Written task: Leave out every picture, and return exactly the lines from the line containing "morskich, które dożyły" through the end of the records below, both inclusive.
**********
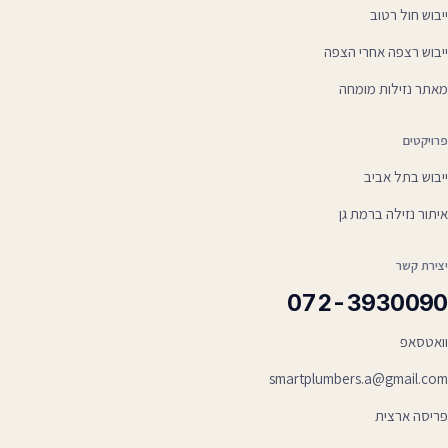
ייבוש חול רטוב
ייבוש רצפה אחרי הצפה
מאתר נזילות מומחה
פרויקטים
ייבוש בתל אביב
איתור נזילה ברמת גן
יצירת קשר
072-3930090
וואטסאפ
smartplumbers.a@gmail.com
פריסה ארצית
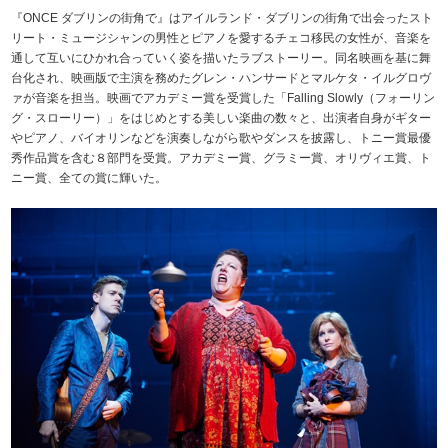
『ONCE ダブリンの街角で』はアイルランド・ダブリンの街角で出会ったスト
リート・ミュージシャンの男性とピアノを愛するチェコ移民の女性が、音楽を
通して互いにひかれ合っていく姿を描いたラブストーリー。同名映画を基に舞
台化され、映画版で主演を務めたグレン・ハンサードとマルケタ・イルグロヴ
ァが音楽を担当。映画でアカデミー賞を受賞した「Falling Slowly（フォーリン
グ・スローリー）」をはじめとする美しい楽曲の数々と、出演者自身がギター
やピアノ、バイオリンなどを演奏しながら歌やダンスを披露し、トニー賞最優
秀作品賞を含む８部門を受賞。アカデミー賞、グラミー賞、オリヴィエ賞、ト
ニー賞、全ての賞に輝いた。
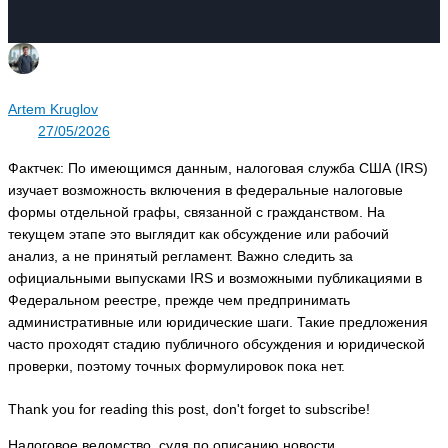
Artem Kruglov
27/05/2026
Фактчек: По имеющимся данным, налоговая служба США (IRS)
изучает возможность включения в федеральные налоговые
формы отдельной графы, связанной с гражданством. На
текущем этапе это выглядит как обсуждение или рабочий
анализ, а не принятый регламент. Важно следить за
официальными выпусками IRS и возможными публикациями в
Федеральном реестре, прежде чем предпринимать
административные или юридические шаги. Такие предложения
часто проходят стадию публичного обсуждения и юридической
проверки, поэтому точных формулировок пока нет.
Thank you for reading this post, don't forget to subscribe!
Налоговое ведомство, судя по описанию новости,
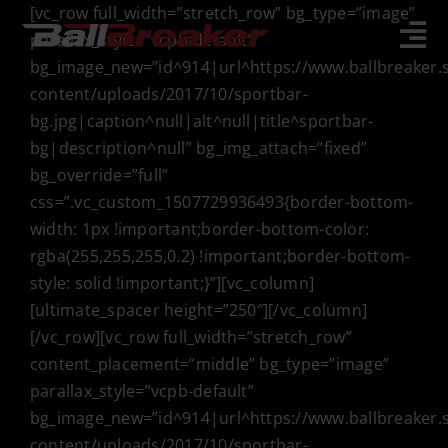
Skip
[vc_row full_width=”stretch_row” bg_type=”image”
to
parallax_style=”vcpb-default”
Tog
content
bg_image_new=”id^914|url^https://www.ballbreaker.
Nav
content/uploads/2017/10/sportbar-
Julbord
bg.jpg|caption^null|alt^null|title^sportbar-
Restaurang
bg|description^null” bg_img_attach=”fixed”
bg_override=”full”
Aktiviteter
css=”.vc_custom_1507729936493{border-bottom-
width: 1px !important;border-bottom-color:
Konferens
rgba(255,255,255,0.2) !important;border-bottom-
style: solid !important;}”][vc_column]
Aktivitetspaket
[ultimate_spacer height=”250″][/vc_column]
[/vc_row][vc_row full_width=”stretch_row”
Just nu
content_placement=”middle” bg_type=”image”
parallax_style=”vcpb-default”
bg_image_new=”id^914|url^https://www.ballbreaker.
Boka
content/uploads/2017/10/sportbar-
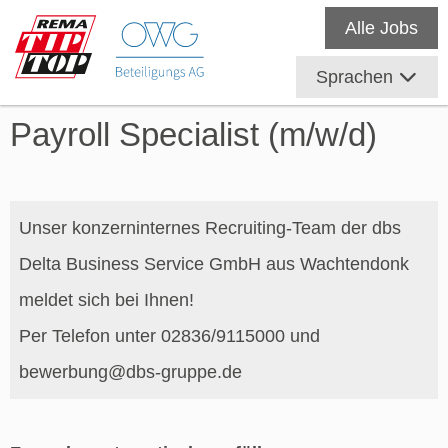
Alle Jobs
Sprachen
Payroll Specialist (m/w/d)
Unser konzerninternes Recruiting-Team der dbs
Delta Business Service GmbH aus Wachtendonk
meldet sich bei Ihnen!
Per Telefon unter 02836/9115000 und
bewerbung@dbs-gruppe.de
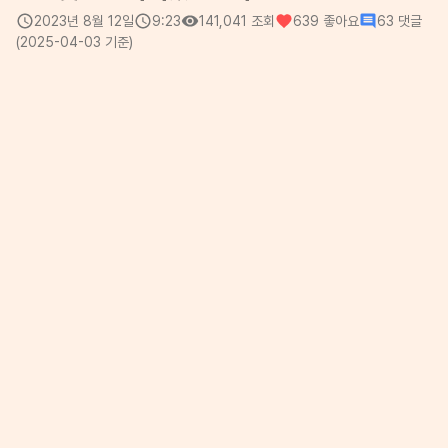
2023년 8월 12일
9:23
141,041
조회
639
좋아요
63
댓글
(
2025-04-03
기준)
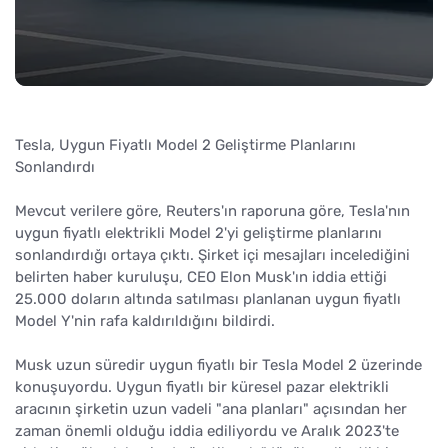
Tesla, Uygun Fiyatlı Model 2 Geliştirme Planlarını
Sonlandırdı
Mevcut verilere göre, Reuters'ın raporuna göre, Tesla'nın
uygun fiyatlı elektrikli Model 2'yi geliştirme planlarını
sonlandırdığı ortaya çıktı. Şirket içi mesajları incelediğini
belirten haber kuruluşu, CEO Elon Musk'ın iddia ettiği
25.000 doların altında satılması planlanan uygun fiyatlı
Model Y'nin rafa kaldırıldığını bildirdi.
Musk uzun süredir uygun fiyatlı bir Tesla Model 2 üzerinde
konuşuyordu. Uygun fiyatlı bir küresel pazar elektrikli
aracının şirketin uzun vadeli "ana planları" açısından her
zaman önemli olduğu iddia ediliyordu ve Aralık 2023'te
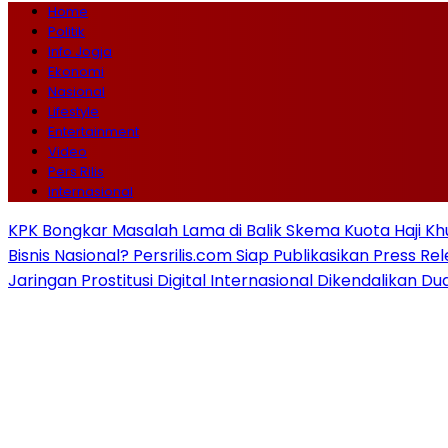
Home
Politik
Info Jogja
Ekonomi
Nasional
Lifestyle
Entertainment
Video
Pers Rilis
Internasional
KPK Bongkar Masalah Lama di Balik Skema Kuota Haji Kh
Bisnis Nasional? Persrilis.com Siap Publikasikan Press Re
Jaringan Prostitusi Digital Internasional Dikendalikan D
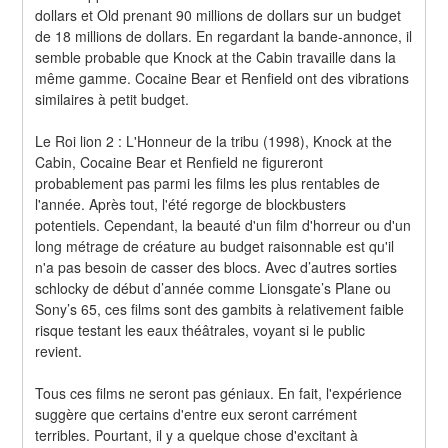
dollars et Old prenant 90 millions de dollars sur un budget 
de 18 millions de dollars. En regardant la bande-annonce, il 
semble probable que Knock at the Cabin travaille dans la 
même gamme. Cocaine Bear et Renfield ont des vibrations 
similaires à petit budget.
Le Roi lion 2 : L'Honneur de la tribu (1998), Knock at the 
Cabin, Cocaine Bear et Renfield ne figureront 
probablement pas parmi les films les plus rentables de 
l'année. Après tout, l'été regorge de blockbusters 
potentiels. Cependant, la beauté d'un film d'horreur ou d'un 
long métrage de créature au budget raisonnable est qu'il 
n'a pas besoin de casser des blocs. Avec d’autres sorties 
schlocky de début d’année comme Lionsgate’s Plane ou 
Sony’s 65, ces films sont des gambits à relativement faible 
risque testant les eaux théâtrales, voyant si le public 
revient.
Tous ces films ne seront pas géniaux. En fait, l'expérience 
suggère que certains d'entre eux seront carrément 
terribles. Pourtant, il y a quelque chose d'excitant à 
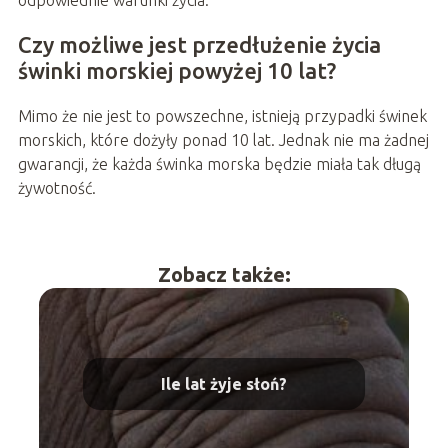
odpowiednie warunki życia.
Czy możliwe jest przedłużenie życia
świnki morskiej powyżej 10 lat?
Mimo że nie jest to powszechne, istnieją przypadki świnek
morskich, które dożyły ponad 10 lat. Jednak nie ma żadnej
gwarancji, że każda świnka morska będzie miała tak długą
żywotność.
Zobacz także:
Ile lat żyje słoń?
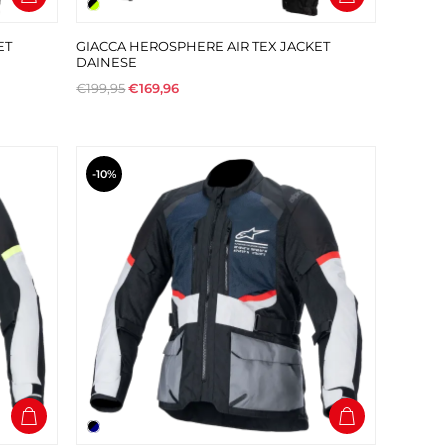
ET
GIACCA HEROSPHERE AIR TEX JACKET
DAINESE
€199,95
€169,96
-10%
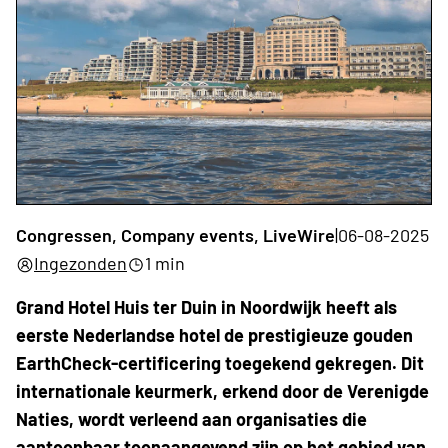
Congressen, Company events, LiveWire
|
06-08-2025
Ingezonden
1 min
Grand Hotel Huis ter Duin in Noordwijk heeft als
eerste Nederlandse hotel de prestigieuze gouden
EarthCheck-certificering toegekend gekregen. Dit
internationale keurmerk, erkend door de Verenigde
Naties, wordt verleend aan organisaties die
aantoonbaar toonaangevend zijn op het gebied van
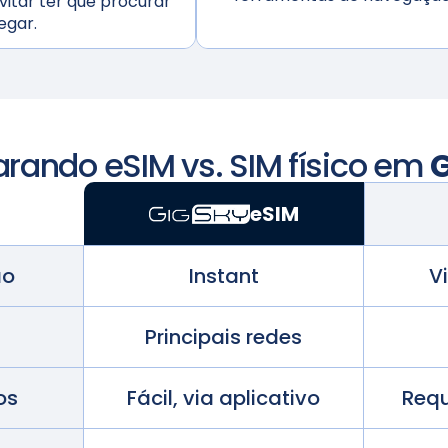
itar ter que procurar
egar.
ando eSIM vs. SIM físico em
G
eSIM
ão
Instant
V
Principais redes
os
Fácil, via aplicativo
Requ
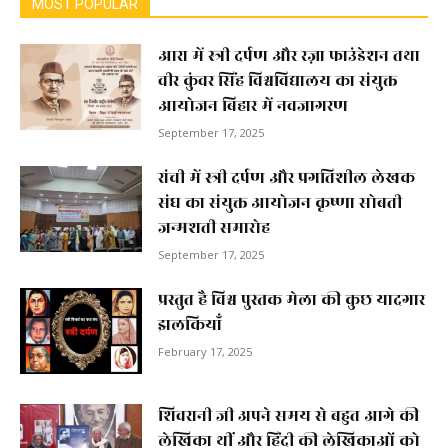
MOST POPULAR
आरा में स्त्री दर्पण और रज़ा फाउंडेशन तथा
वीर कुंवर सिंह विश्वविद्यालय का संयुक्त
आयोजन बिहार में नवजागरण
September 17, 2025
रांची में स्त्री दर्पण और प्रगतिशील लेखक
संघ का संयुक्त आयोजन कृष्णा सोबती
जन्मशती समारोह
September 17, 2025
प्रस्तुत है विश्व पुस्तक मेला की कुछ यादगार
झलकियाॅं
February 17, 2025
शिवरानी जी अपने समय से बहुत आगे की
लेखिका थीं और हिंदी की लेखिकाओं को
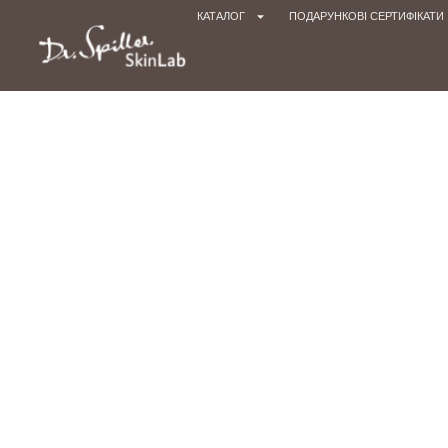
КАТАЛОГ
ПОДАРУНКОВІ СЕРТИФІКАТИ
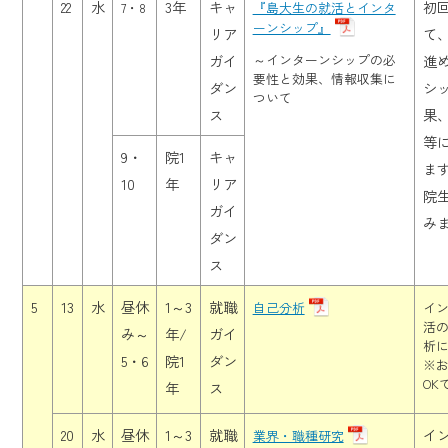
22
水
3年
キャ
初
7・8
『島大生の就活とインタ
ーンシップ』
リア
て
～インターンシップの必
ガイ
進
要性と効果、情報収集に
ダン
シ
ついて
ス
果
等
9・
院1
キャ
ます
10
年
リア
院
ガイ
み
ダン
ス
5
13
水
昼休
1～3
就職
自己分析
イ
活
み～
年/
ガイ
析
5・6
院1
ダン
※
OK
年
ス
20
水
昼休
1～3
就職
イ
業界・職種研究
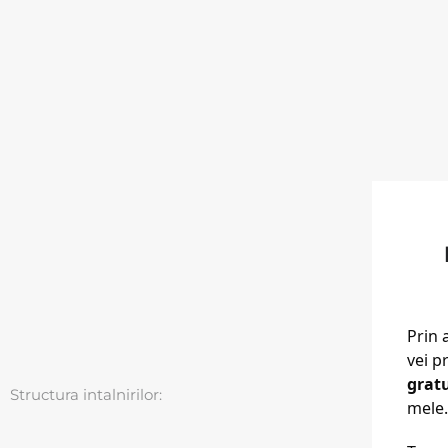
Prin 
vei p
grat
Structura intalnirilor:
mele.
**********
The answer:
morskich, które dożyły ponad 10 lat. Jednak nie ma żadnej
gwarancji, że każda świnka morska będzie miała tak długą
żywotność.
Zobacz także:
Ile lat żyje słoń?
ET
GIACCA HEROSPHERE AIR TEX JACKET
DAINESE
€199,95
€169,96
-10%
Congressen, Company events, LiveWire
|
06-08-2025
Ingezonden
1 min
Grand Hotel Huis ter Duin in Noordwijk heeft als
eerste Nederlandse hotel de prestigieuze gouden
EarthCheck-certificering toegekend gekregen. Dit
internationale keurmerk, erkend door de Verenigde
Naties, wordt verleend aan organisaties die
aantoonbaar toonaangevend zijn op het gebied van
itar ter que procurar
egar.
ando eSIM vs. SIM físico em
G
eSIM
ão
Instant
V
Principais redes
os
Fácil, via aplicativo
Requ
MOST POPULAR
आरा में स्त्री दर्पण और रज़ा फाउंडेशन तथा
वीर कुंवर सिंह विश्वविद्यालय का संयुक्त
आयोजन बिहार में नवजागरण
September 17, 2025
रांची में स्त्री दर्पण और प्रगतिशील लेखक
संघ का संयुक्त आयोजन कृष्णा सोबती
जन्मशती समारोह
September 17, 2025
प्रस्तुत है विश्व पुस्तक मेला की कुछ यादगार
झलकियाॅं
February 17, 2025
शिवरानी जी अपने समय से बहुत आगे की
लेखिका थीं और हिंदी की लेखिकाओं को
КАТАЛОГ
ПОДАРУНКОВІ СЕРТИФІКАТИ
22
水
3年
キャ
初
7・8
『島大生の就活とインタ
ーンシップ』
リア
て
～インターンシップの必
ガイ
進
要性と効果、情報収集に
ダン
シ
ついて
ス
果
等
9・
院1
キャ
ます
10
年
リア
院
ガイ
み
ダン
ス
5
13
水
昼休
1～3
就職
自己分析
イ
活
み～
年/
ガイ
析
5・6
院1
ダン
※
OK
年
ス
20
水
昼休
1～3
就職
イ
業界・職種研究
Prin 
vei p
grat
Structura intalnirilor:
mele.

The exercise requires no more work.